Independent schools should not lose their charitable status if they do not meet the Charity Commission’s expectations on public benefit, the courts have decided.
In the long-awaited judgment published today into the Independent Schools Council’s judicial review of the Charity Commission’s public benefit guidance, the Upper Tribunal has ruled that some parts of the guidance were "obscure", "ambiguous" or "wrong".
The decision effectively confirms that the power to decide how charities should meet the public benefit test must reside with trustees and not with the Commission.
However, it also reminds schools that they must demonstrate a wider public benefit by permitting access to their services beyond the narrow range of people who can afford their fees.
The ruling states: "A charitable organisation which in practice excludes poor people remains a charity; what it has to do is make some provision for the poor to pass the de minimis hurdle: it must provide more than a token benefit."
The Tribunal says that its decision is confined to the context of educational charities, and that this decision is mainly relevant to them, but adds that it may have wider implications for other charities.
'Good news for charities'
Sam Macdonald, the partner at Farrer & Co who acted for the ISC in the case, declared the judgment “a victory for the ISC and good news for charities generally”.
“This decision makes it quite clear that it is for trustees – and not the Commission – to decide how a charity should best be run. The Tribunal has confirmed that no charitable school should be the preserve of those who can pay full fees, but that it is for trustees to decide how to ensure this.”
The Charity Commission described the decision as “an important clarification of what charitable independent schools must do for the poor”.
It added: “We accept of course the Tribunal’s conclusion that some parts of our guidance do not explain the law clearly enough. We will amend the relevant parts of our public benefit guidance in the light of the Tribunal’s decision, a process we have already begun.”

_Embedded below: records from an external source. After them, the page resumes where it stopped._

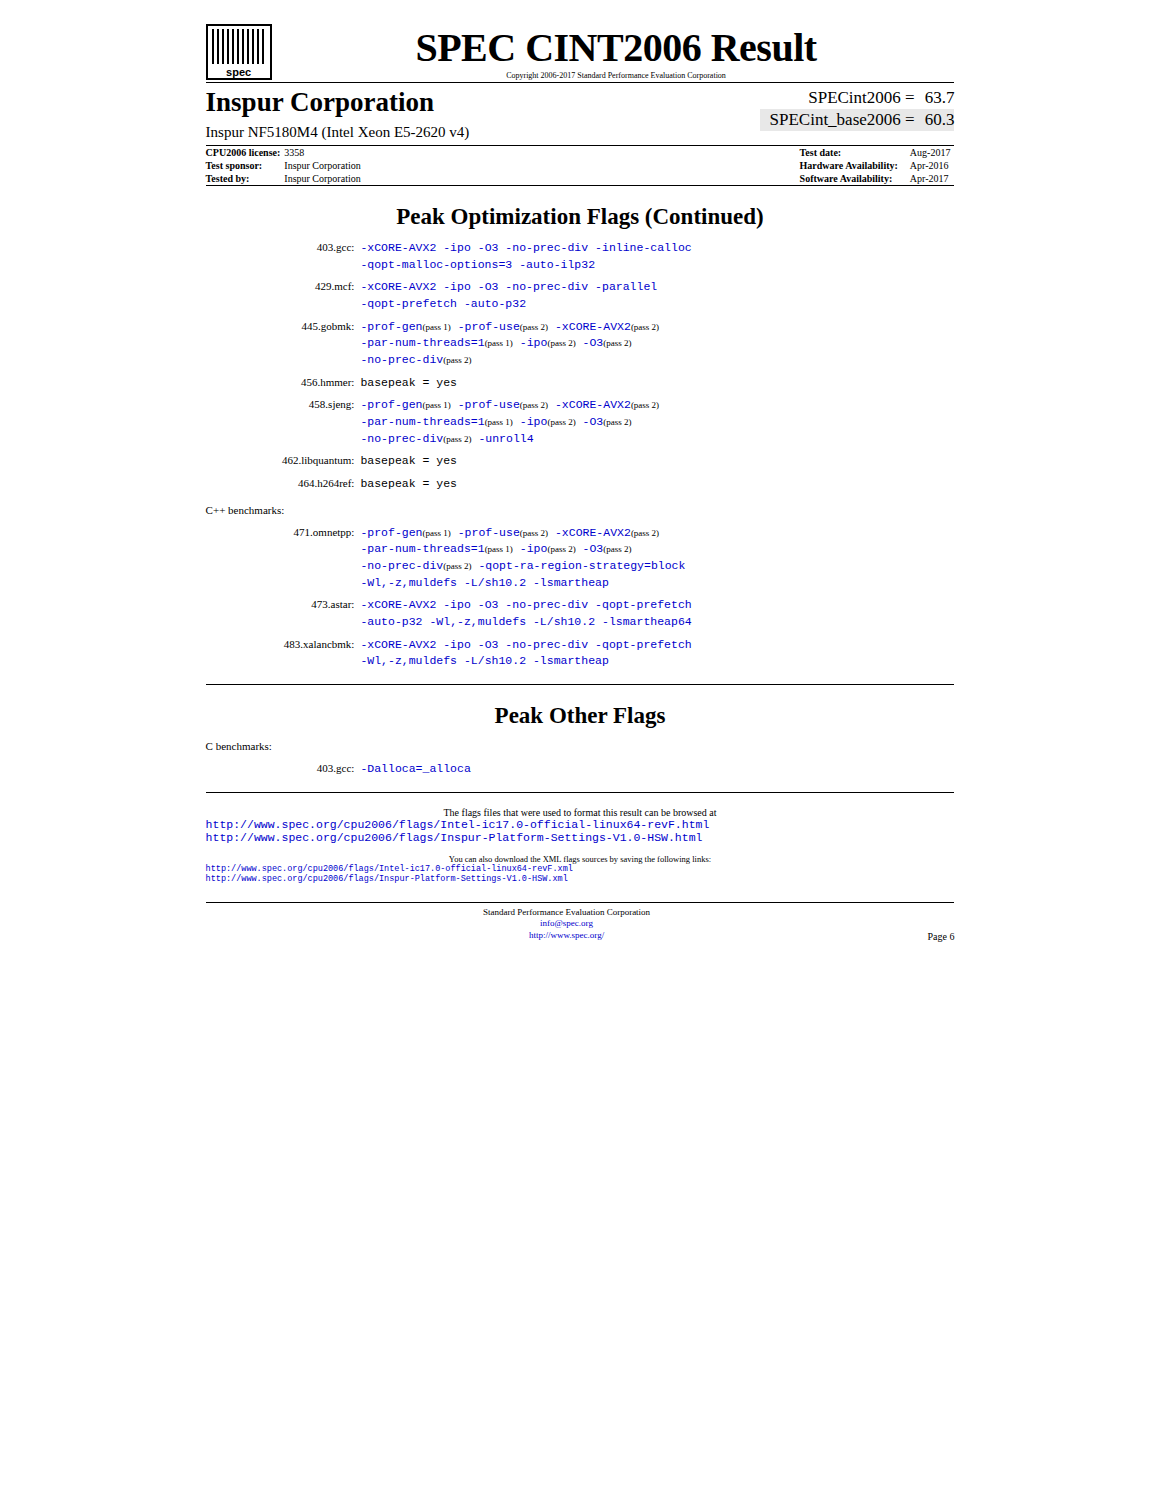spec
SPEC CINT2006 Result
Copyright 2006-2017 Standard Performance Evaluation Corporation
Inspur Corporation
Inspur NF5180M4 (Intel Xeon E5-2620 v4)
| SPECint2006 = | 63.7 |
| SPECint_base2006 = | 60.3 |
| CPU2006 license: | 3358 |
| Test sponsor: | Inspur Corporation |
| Tested by: | Inspur Corporation |
| Test date: | Aug-2017 |
| Hardware Availability: | Apr-2016 |
| Software Availability: | Apr-2017 |
Peak Optimization Flags (Continued)
403.gcc:
-xCORE-AVX2 -ipo -O3 -no-prec-div -inline-calloc
-qopt-malloc-options=3 -auto-ilp32
429.mcf:
-xCORE-AVX2 -ipo -O3 -no-prec-div -parallel
-qopt-prefetch -auto-p32
445.gobmk:
-prof-gen(pass 1) -prof-use(pass 2) -xCORE-AVX2(pass 2)
-par-num-threads=1(pass 1) -ipo(pass 2) -O3(pass 2)
-no-prec-div(pass 2)
456.hmmer:
basepeak = yes
458.sjeng:
-prof-gen(pass 1) -prof-use(pass 2) -xCORE-AVX2(pass 2)
-par-num-threads=1(pass 1) -ipo(pass 2) -O3(pass 2)
-no-prec-div(pass 2) -unroll4
462.libquantum:
basepeak = yes
464.h264ref:
basepeak = yes
C++ benchmarks:
471.omnetpp:
-prof-gen(pass 1) -prof-use(pass 2) -xCORE-AVX2(pass 2)
-par-num-threads=1(pass 1) -ipo(pass 2) -O3(pass 2)
-no-prec-div(pass 2) -qopt-ra-region-strategy=block
-Wl,-z,muldefs -L/sh10.2 -lsmartheap
473.astar:
-xCORE-AVX2 -ipo -O3 -no-prec-div -qopt-prefetch
-auto-p32 -Wl,-z,muldefs -L/sh10.2 -lsmartheap64
483.xalancbmk:
-xCORE-AVX2 -ipo -O3 -no-prec-div -qopt-prefetch
-Wl,-z,muldefs -L/sh10.2 -lsmartheap
Peak Other Flags
C benchmarks:
403.gcc:
-Dalloca=_alloca
The flags files that were used to format this result can be browsed at
http://www.spec.org/cpu2006/flags/Intel-ic17.0-official-linux64-revF.html http://www.spec.org/cpu2006/flags/Inspur-Platform-Settings-V1.0-HSW.html
You can also download the XML flags sources by saving the following links:
http://www.spec.org/cpu2006/flags/Intel-ic17.0-official-linux64-revF.xml
http://www.spec.org/cpu2006/flags/Inspur-Platform-Settings-V1.0-HSW.xml
Standard Performance Evaluation Corporation
info@spec.org
http://www.spec.org/
Page 6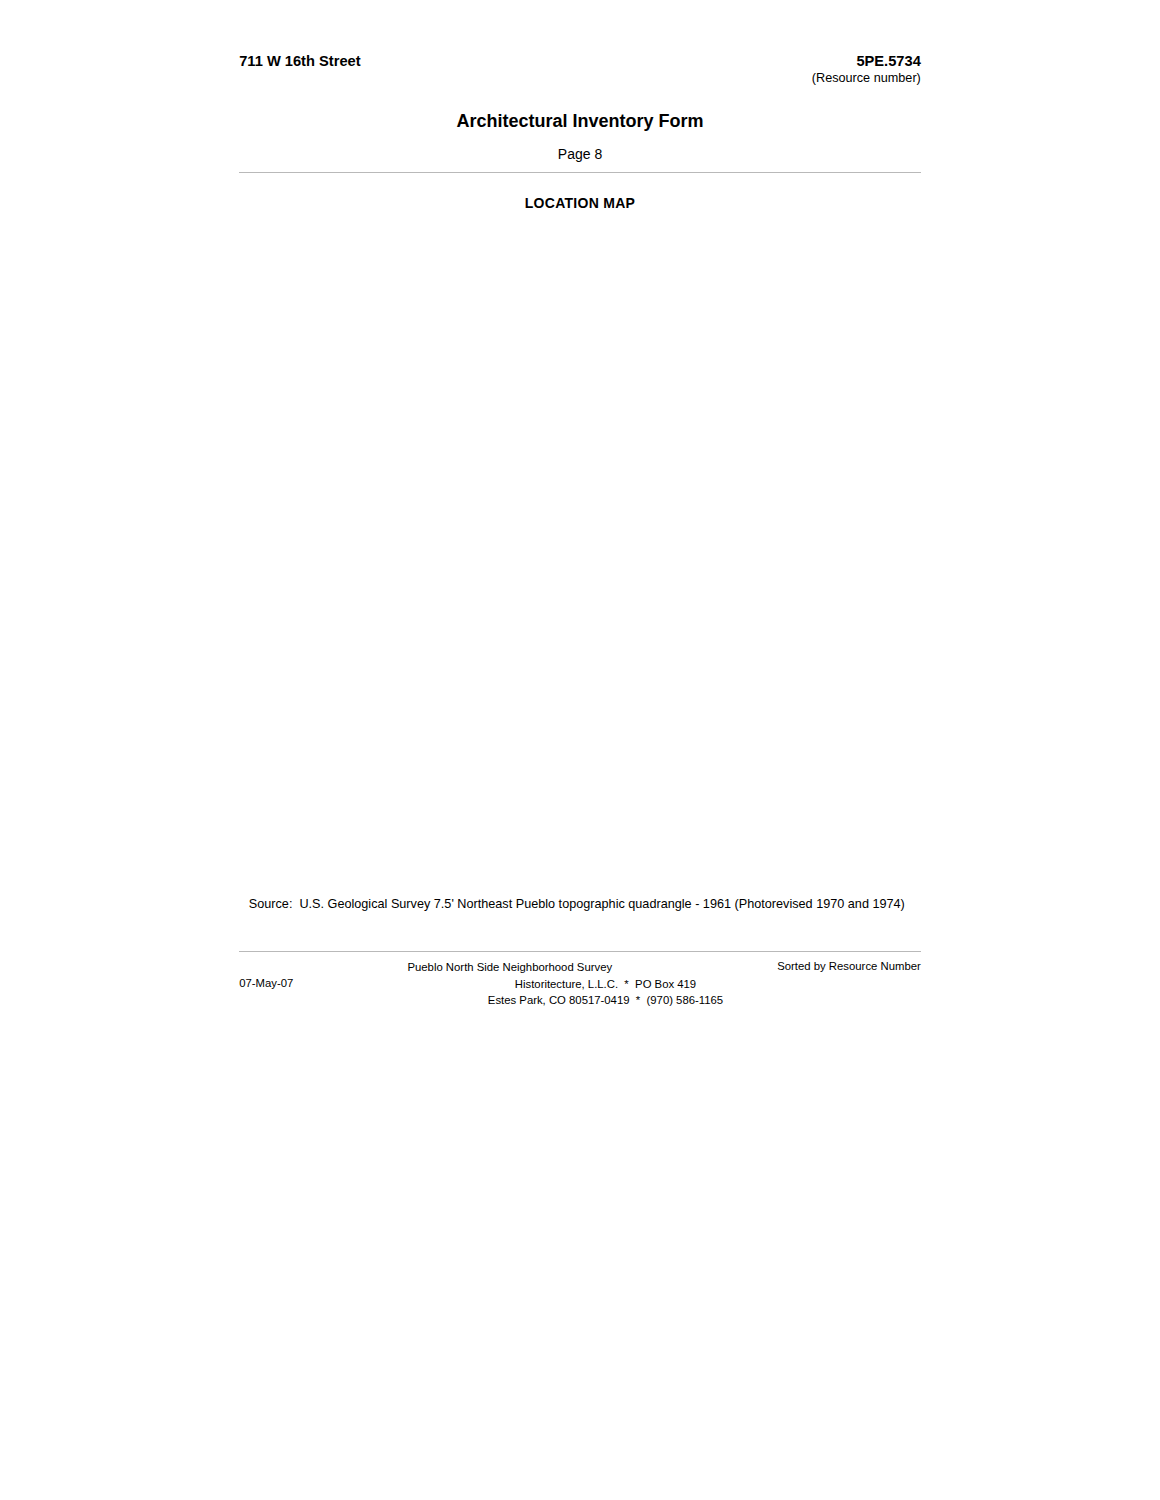711 W 16th Street
5PE.5734
(Resource number)
Architectural Inventory Form
Page 8
LOCATION MAP
Source: U.S. Geological Survey 7.5' Northeast Pueblo topographic quadrangle - 1961 (Photorevised 1970 and 1974)
Pueblo North Side Neighborhood Survey
Sorted by Resource Number
07-May-07
Historitecture, L.L.C. * PO Box 419
Estes Park, CO 80517-0419 * (970) 586-1165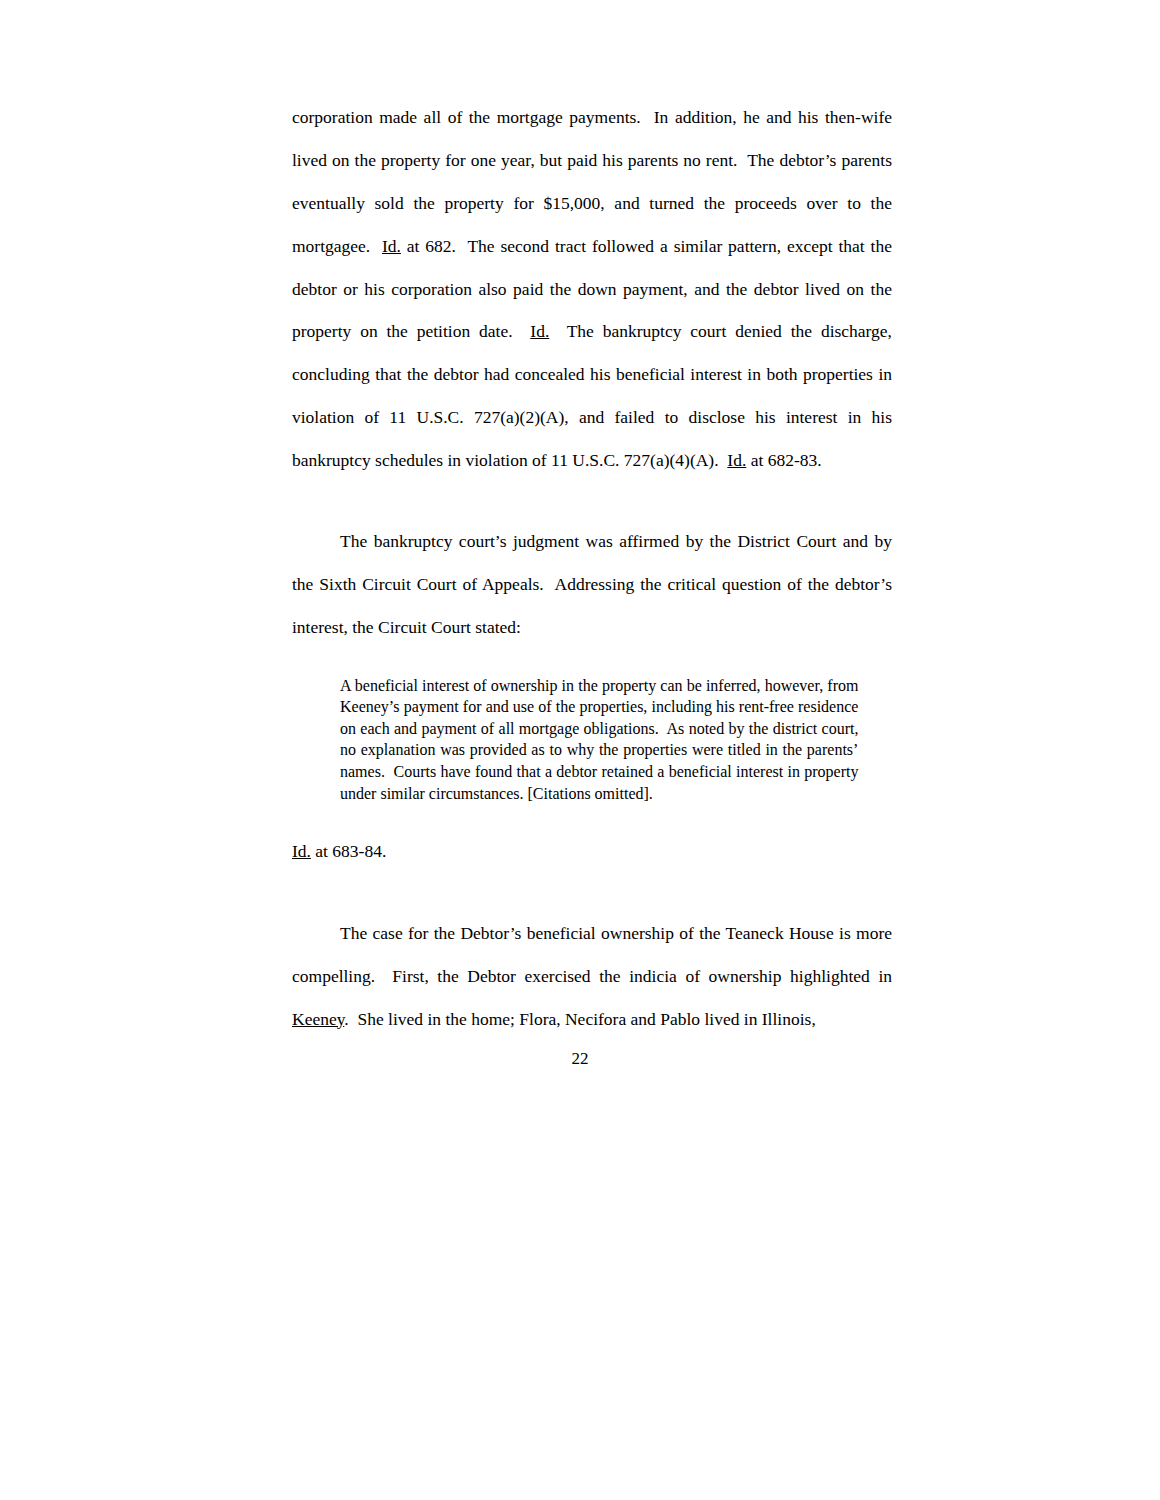corporation made all of the mortgage payments. In addition, he and his then-wife lived on the property for one year, but paid his parents no rent. The debtor’s parents eventually sold the property for $15,000, and turned the proceeds over to the mortgagee. Id. at 682. The second tract followed a similar pattern, except that the debtor or his corporation also paid the down payment, and the debtor lived on the property on the petition date. Id. The bankruptcy court denied the discharge, concluding that the debtor had concealed his beneficial interest in both properties in violation of 11 U.S.C. 727(a)(2)(A), and failed to disclose his interest in his bankruptcy schedules in violation of 11 U.S.C. 727(a)(4)(A). Id. at 682-83.
The bankruptcy court’s judgment was affirmed by the District Court and by the Sixth Circuit Court of Appeals. Addressing the critical question of the debtor’s interest, the Circuit Court stated:
A beneficial interest of ownership in the property can be inferred, however, from Keeney’s payment for and use of the properties, including his rent-free residence on each and payment of all mortgage obligations. As noted by the district court, no explanation was provided as to why the properties were titled in the parents’ names. Courts have found that a debtor retained a beneficial interest in property under similar circumstances. [Citations omitted].
Id. at 683-84.
The case for the Debtor’s beneficial ownership of the Teaneck House is more compelling. First, the Debtor exercised the indicia of ownership highlighted in Keeney. She lived in the home; Flora, Necifora and Pablo lived in Illinois,
22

The Commission also pointed to the judges’ acceptance that there is no clear line which identifies what it is that trustees must do to meet the public benefit test, and their acknowledgement that it is impossible to provide the kind of clarity that some schools wanted.
“It will be a difficult message for some schools to hear that there can be no specific threshold or benchmark which is deemed sufficient to demonstrate public benefit and that they must decide for themselves how they provide the minimum benefit and how they intend to go beyond that to ensure it is more than tokenistic,” it said.
Maintaining trust in the charity brand
The NCVO, which was an intervener in the case, said: “By confirming that educational charities have to demonstrate a wider public benefit, the Tribunal has played an important role in maintaining public trust and confidence in the charity brand. We hope the new guidance will bring further clarification to the issue of fee-charging charities and public benefit.”
Sir Stephen Bubb, chief executive of Acevo, added: "We now need all charitable private schools to do as much as they can for the communities they operate in, rather than thinking about the minimum required for a tax break. And we need the Charity Commission to have no fear in challenging schools who are not doing enough."
Relief to ISC
Because the ISC won its judicial review, it is now due some relief from the Charity Commission. The Tribunal instructed the two parties to work together to agree what relief should be due.
The case was presided over by the Honourable Mr Justice Warren, Judge Alison McKenna and Judge Elizabeth Ovey.